A cambio de restringir los interiores y reducir los aforos para subir la persiana sin bajar la guardia, hay hosteleros que se han hecho terrazatenientes latifundistas y gracias a eso los camareros dejarán de sufrir las varices de la barra para gozar los gemelos de los cien metros lisos, recorridos ida y vuelta con desinfectante y bandeja de consumiciones. En las fiestas de San Mateo de los años 40 había competiciones de carreras de camareros. Hoy se rifarían a los campeones, como hacen con los escanciadores.

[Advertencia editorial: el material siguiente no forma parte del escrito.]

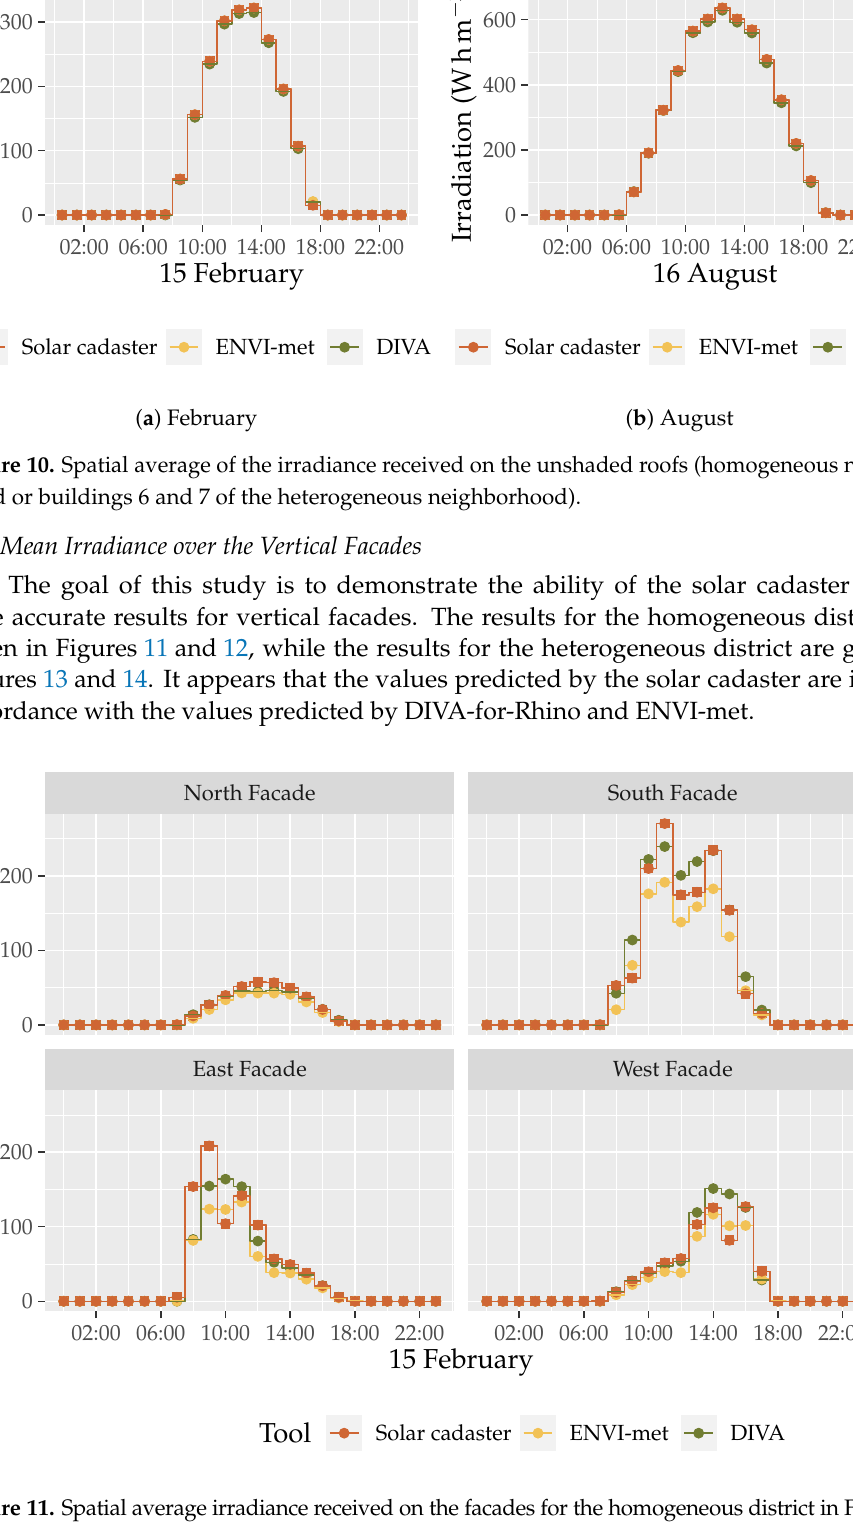
Figure 11. Spatial average irradiance received on the facades for the homogeneous district in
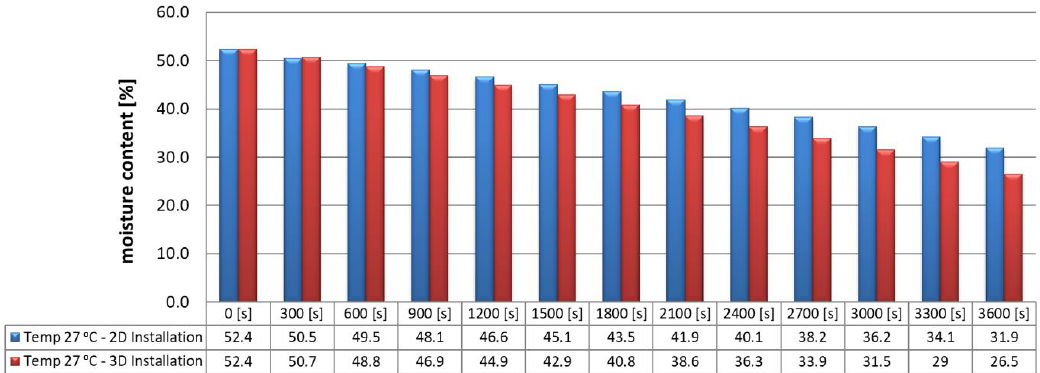
Figure 13. Influence of chamber geometry on coal drying process. The grain size was 0–8 mm, temperature 27 °C, Bełchatów coal.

Se soñó la ciudad-jardín, se necesitó la ciudad-dormitorio, se improvisa la ciudad-bar que, cuando acabe esto, querrá quedarse. Propongo para cuando llegue ese conflicto una nueva ordenación del territorio -como la que se hizo a partir de 1970- que cree polígonos hosteleros, con lanzadera, en los vacíos polígonos industriales

Ahora es necesario este entretiempo de chigres de las aceras para que viva un sector que gusta popularmente a casi todos y políticamente a la derecha y que ayuda a combatir con relación real, no virtual, los aerosoles de tristeza en suspensión de este año de muerte lenta, solitaria y abundante y de vida de mierda, pobreza y desigualdad en el que tanta gente habla sola bajo las mascarillas y respira el CO2 de las ideas fijas porque no hay ventilación que disperse la sucesión de malas noticias que flotan en el aire.